Speaking of stylesheets, I used the core CSS file that comes with Twitter Bootstrap to make the site responsive, which was also pretty easy. I used its Grid system to create a variety of responsive layouts…this also helped to make the site as mobile-friendly as possible.

(Side note: this project needed to be scaffolded with Bootstrap and a few other WordPress-centric files. I did this using my custom “kdz” tool…see it on GitHub and read my blog post on this).

Local SEO

Managing search engine optimization is pretty easy with WordPress. It’s SEO-ready out of the box and if you then install Yoast’s WordPress SEO plugin, configuring SEO on your WordPress site is a straightforward process.

But Parlor is a local business and there are other hair salons in the area competing for the same dollar. So placing higher in search results isn’t easy: a local SEO strategy was required.

We spent some time reviewing what other salons were doing for their websites, SEO-wise. And while some dropped the ball completely, there were much more that were doing things right then wrong.

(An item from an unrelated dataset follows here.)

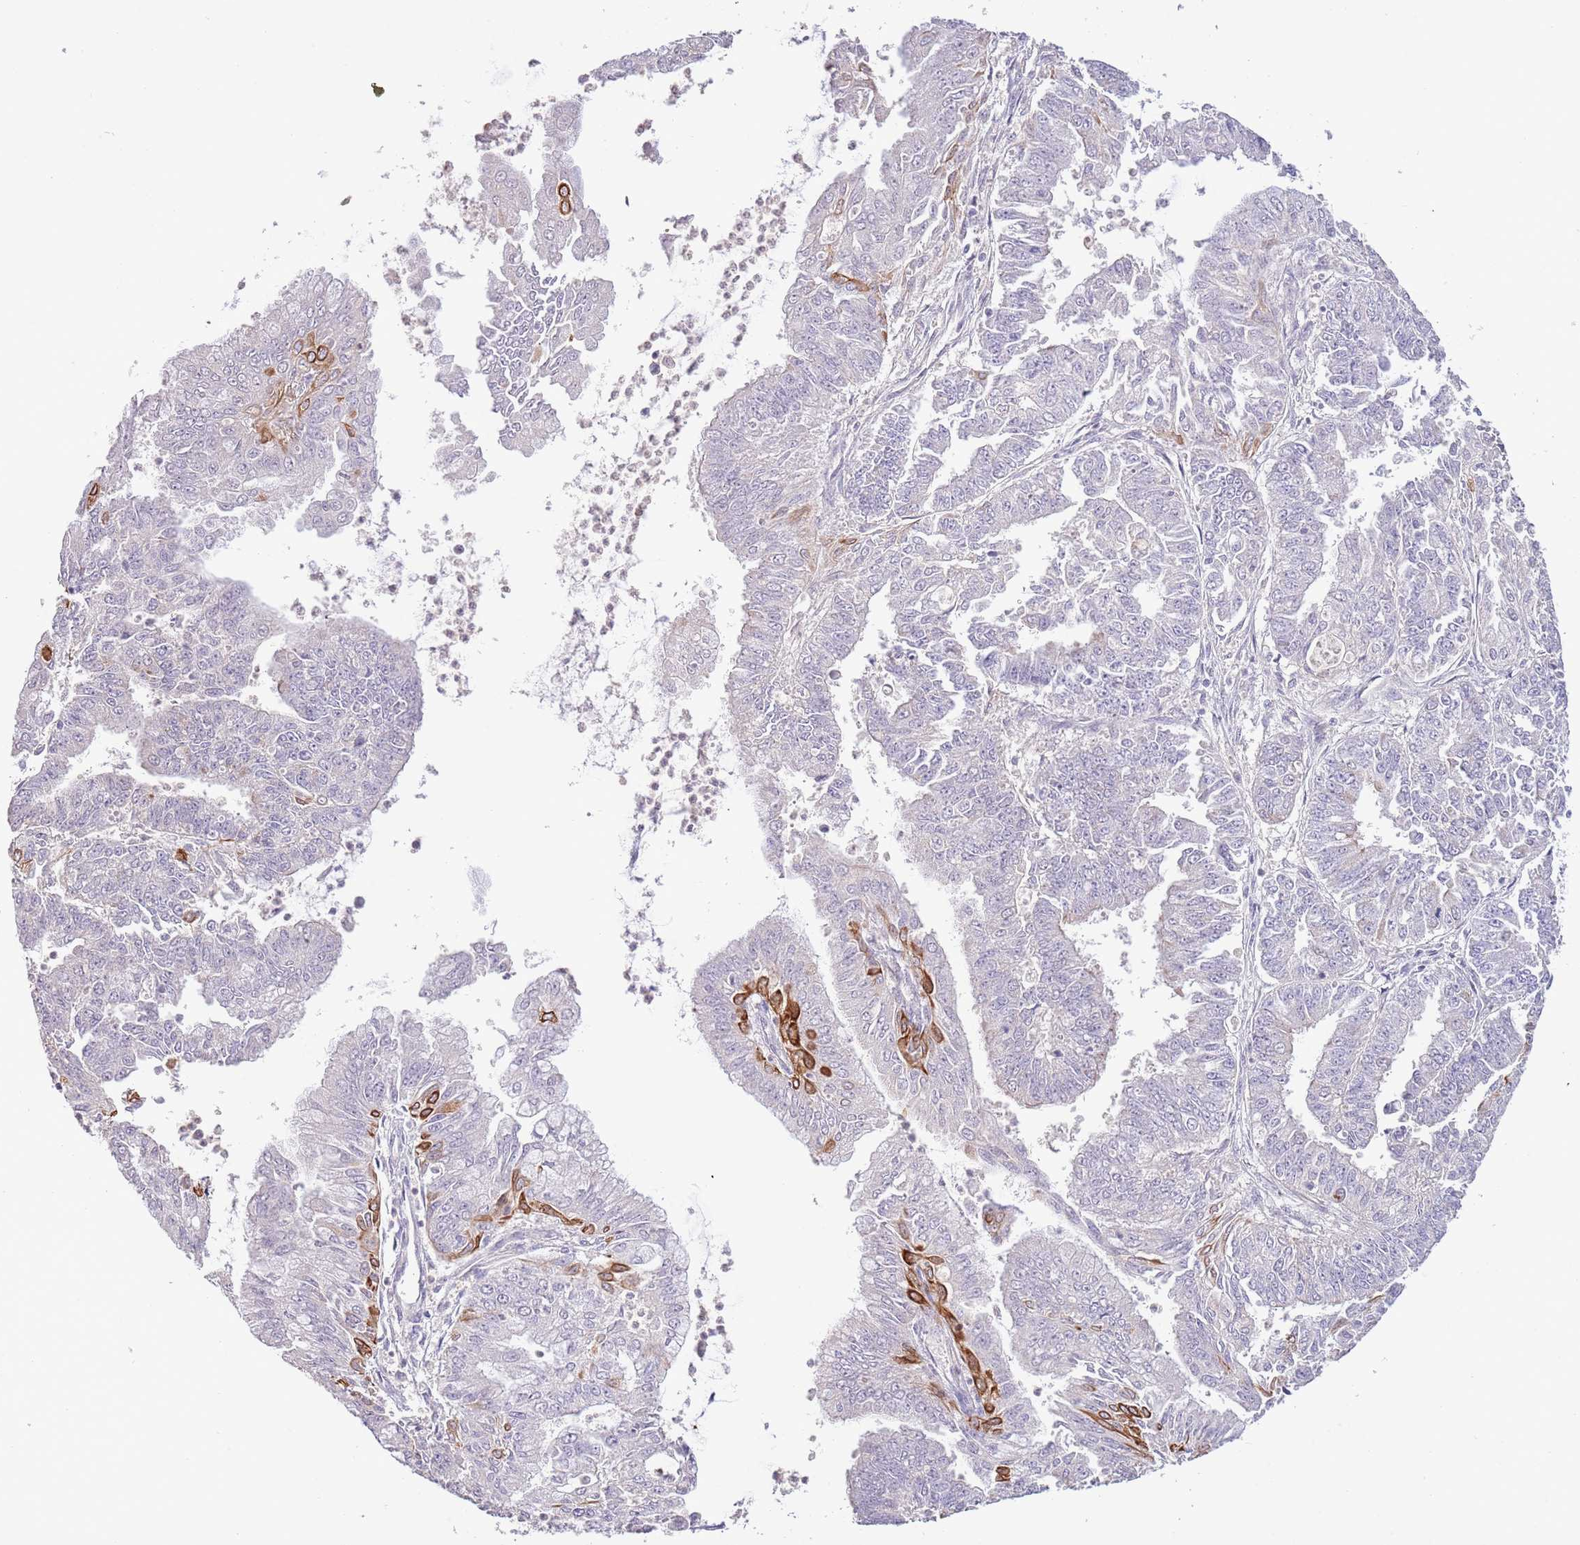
{"staining": {"intensity": "strong", "quantity": "<25%", "location": "cytoplasmic/membranous"}, "tissue": "endometrial cancer", "cell_type": "Tumor cells", "image_type": "cancer", "snomed": [{"axis": "morphology", "description": "Adenocarcinoma, NOS"}, {"axis": "topography", "description": "Endometrium"}], "caption": "DAB immunohistochemical staining of endometrial cancer displays strong cytoplasmic/membranous protein positivity in approximately <25% of tumor cells.", "gene": "ZNF658", "patient": {"sex": "female", "age": 73}}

We looked at their web presence and code to see where we can better them. I’m not going to go into great detail about what we did because, well, competition is competition.

But I will say this…

  • code needs to be added to some core WordPress files to make it more local SEO-friendly.

  • Google likes mobile-friendly sites more and more everyday.

  • offline SEO is just as important as online SEO.

On a personal note…

Personally, it was really good to get back into WordPress development. Jekyll was used` to create the version of this site current to this post’s publish date, and it has benefits. But there are things that are just too easy to do with WordPress.

As a result of this, I will probably redesign this site using WordPress in the (hopefully) not-too-distant future. I’ll go into more detail on what’s easier when that redesign happens.

Conclusion

There are a few post-launch tasks that need to be performed, but none of them are show-stoppers for not delivering a site that the client wanted. Everyone was happy when the site was launched so I really can’t ask for anything more.